"There Will Be Blood" est de ce genre de films que l'on peut qualifier de littéraire, d'ailleurs il est directement adapté par Paul Thomas Anderson du livre "Oil" de Upton Sinclair. Exigeant le film n'en est pas pour autant compliqué à suivre. Mais les enjeux nécessitent une certaine réflexion car les personnages, même s'ils portent assez clairement leur étiquette sur le front, sont d'une densité littéraire.
L'histoire s'étale sur plus de 30 ans, de 1898 à la crise financière américaine de 1929. Ces décennies étalent la vie de Daniel Plainview, pétrolier, qui n'aura de cesse de se confronter à deux protagonistes, son fils H.W. et Eli un faux prophète à la tête de l'Eglise de la Troisième Révélation.
Bien plus qu'un film sur l’avènement d'un empire pétrolier c'est avant tout une œuvre psychologique qui questionne les choix d'un homme pour construire cette empire. C'est donc principalement une œuvre sur la nature humaine.

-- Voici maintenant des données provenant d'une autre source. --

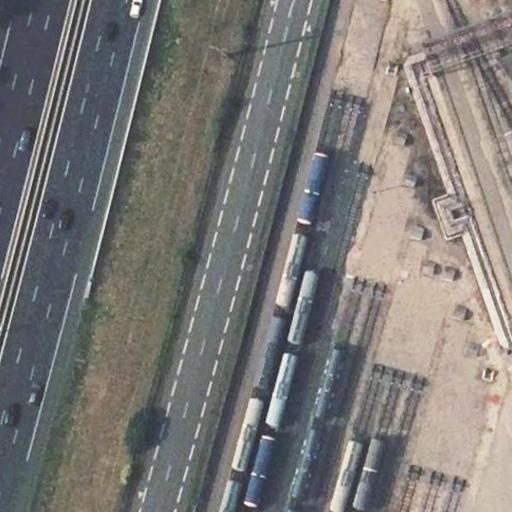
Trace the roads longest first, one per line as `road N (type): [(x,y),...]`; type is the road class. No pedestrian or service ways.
road 1 (secondary): [(293,0),(156,511)]
road 2 (motorway): [(0,461),(118,0)]
road 3 (motorway): [(43,0),(0,173)]
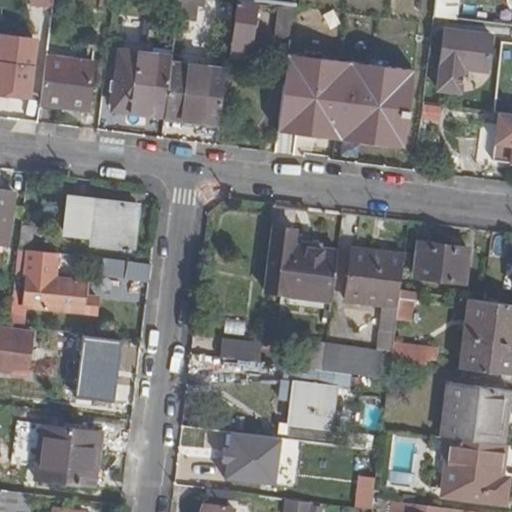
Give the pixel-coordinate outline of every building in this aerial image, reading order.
[(178,0),(176,18),(195,21),(196,0),(178,0)] [(300,0),(300,8),(333,11),(334,0),(300,0)] [(435,0),(434,16),(453,19),(455,0),(435,0)] [(249,63),(256,5),(237,4),(231,60),(249,63)] [(274,39),(289,41),(293,7),(284,6),(283,7),(278,7),(274,39)] [(362,52),(363,43),(364,32),(366,15),(346,13),(342,50),(362,52)] [(366,15),(364,32),(381,34),(383,17),(366,15)] [(428,54),(431,25),(413,23),(410,51),(428,54)] [(433,95),(462,97),(463,72),(487,73),(490,29),(437,26),(433,95)] [(362,52),(358,89),(388,92),(392,46),(363,43),(362,52)] [(115,111),(164,118),(170,65),(171,58),(120,51),(116,81),(118,81),(115,111)] [(46,59),(41,104),(88,109),(93,64),(46,59)] [(34,66),(0,61),(0,93),(30,97),(34,66)] [(164,118),(219,125),(225,72),(170,65),(164,118)] [(511,117),(493,117),(492,168),(511,168),(511,117)] [(486,167),(491,126),(454,120),(448,162),(486,167)] [(15,195),(0,192),(0,244),(7,246),(15,195)] [(135,223),(138,206),(71,198),(66,234),(92,237),(91,244),(123,248),(123,250),(129,251),(130,246),(127,246),(130,222),(135,223)] [(332,302),(339,254),(323,251),(323,245),(294,241),(295,228),(274,225),(267,286),(279,287),(282,267),(291,268),(288,296),(332,302)] [(33,228),(21,226),(19,249),(31,250),(33,228)] [(415,277),(464,283),(469,249),(420,243),(415,277)] [(400,293),(404,257),(353,250),(347,302),(386,307),(398,309),(400,293)] [(150,281),(152,265),(106,260),(105,275),(150,281)] [(10,325),(22,326),(24,309),(47,310),(51,279),(34,277),(27,276),(27,272),(28,266),(17,265),(10,325)] [(51,279),(47,310),(83,313),(86,282),(51,279)] [(332,311),(332,302),(288,296),(287,306),(332,311)] [(462,371),(511,376),(511,306),(483,303),(471,302),(462,371)] [(398,309),(386,307),(383,332),(394,334),(395,329),(398,309)] [(33,332),(0,327),(0,371),(27,375),(33,332)] [(391,362),(393,345),(394,334),(383,332),(381,352),(327,345),(326,353),(324,371),(354,374),(389,379),(391,362)] [(260,362),(261,341),(220,340),(219,361),(260,362)] [(391,362),(427,366),(429,349),(393,345),(391,362)] [(294,421),(340,428),(342,417),(335,416),(339,389),(352,390),(354,374),(324,371),(318,370),(289,366),(286,382),(285,382),(283,400),(296,401),(294,421)] [(442,438),(447,438),(504,445),(506,428),(511,429),(511,392),(454,385),(450,414),(445,413),(442,438)] [(340,431),(340,428),(294,421),(293,425),(292,438),(332,443),(334,431),(340,431)] [(292,438),(293,425),(283,424),(282,437),(292,438)] [(93,488),(101,434),(42,426),(35,480),(93,488)] [(217,480),(272,489),(280,441),(225,432),(217,480)] [(501,480),(505,446),(504,445),(447,438),(444,462),(448,462),(444,496),(503,503),(506,480),(501,480)] [(373,509),(374,499),(376,486),(360,484),(357,510),(372,511),(373,509)] [(27,511),(29,511),(31,495),(0,491),(0,511),(15,511),(16,511),(27,511)] [(392,501),(374,499),(373,509),(390,511),(392,501)] [(313,507),(313,504),(287,500),(285,511),(321,511),(322,508),(313,507)] [(462,511),(463,510),(392,501),(390,511),(462,511)]
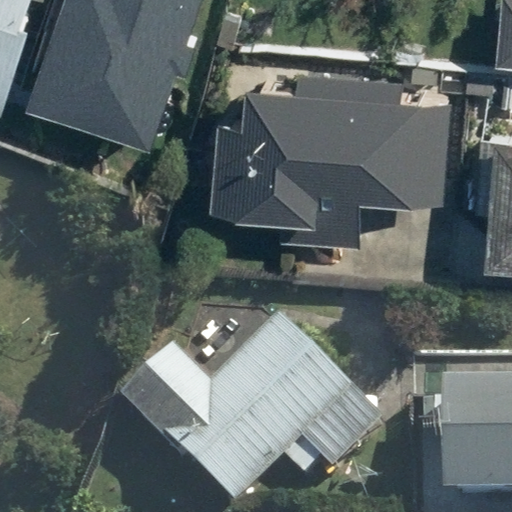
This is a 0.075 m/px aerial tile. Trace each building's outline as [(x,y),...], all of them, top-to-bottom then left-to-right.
[(32,0),(0,0),(0,89),(2,90),(32,0)] [(67,0),(43,75),(166,115),(203,0),(67,0)] [(511,58),(511,0),(505,0),(502,58),(511,58)] [(441,192),(450,78),(244,63),(240,108),(214,106),(207,198),(280,204),(277,237),(358,243),(362,186),(441,192)] [(511,125),(473,123),(468,200),(487,202),(483,253),(511,254),(511,125)] [(382,421),(260,306),(196,374),(166,346),(115,399),(233,511),(236,511),(283,464),(300,480),(313,467),(327,479),(382,421)] [(511,393),(437,391),(434,498),(511,500),(511,393)]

Jusqu'où iriez-vous pour de l'argent ? A l'époque la religion était une affaire sérieuse et hors de question pour un athée de prétendre confesser ses péchés à un dieu qu'il ne reconnait pas. Pourtant Daniel confessera avoir abandonner son fils devant une assemblée de fidèles sous le joug d'Eli. Tout cela pour pouvoir creuser un pipeline. A charge de revanche, il forcera Eli, en proie à la crise financière, à avouer que son dieu n'est qu'une superstition. Seulement Eli n'obtiendra rien si ce n'est une partie de bowling musclée.
En plus d'une histoire froide et douloureuse, le jeu des acteurs est tortueux à en donner des névralgies. En particulier c'est le jeu de Daniel Day Lewis qui frappe. Son corps craque, se tord, évolue tout le long du film pour finir comme un Joaquin Phoenix dans le film The Master, celui-ci n'avait donc rien inventé... Ajoutons à cela des hommes baignés dans le pétrole qui finissent écrasés par d'énormes pièces de métal et là c'est l'image qui cogne. L'image cogne d'autant plus que les paysages sont ternes et inertes, tout semble figé sauf le feu qui brûle dans les personnages.
Il y a deux images qui m'ont marqué dans le film. D'abord il y a le l'immense feu qui embrase l'installation pétrolière, on sent ici la descente au enfer imminente. Et puis cette descente se conclue par la démarche rachitique de Daniel dans le bowling à la poursuite d'un Eli terrifié. La transformation de l'homme était alors achevée, il était devenu un monstre. Ca fait réfléchir.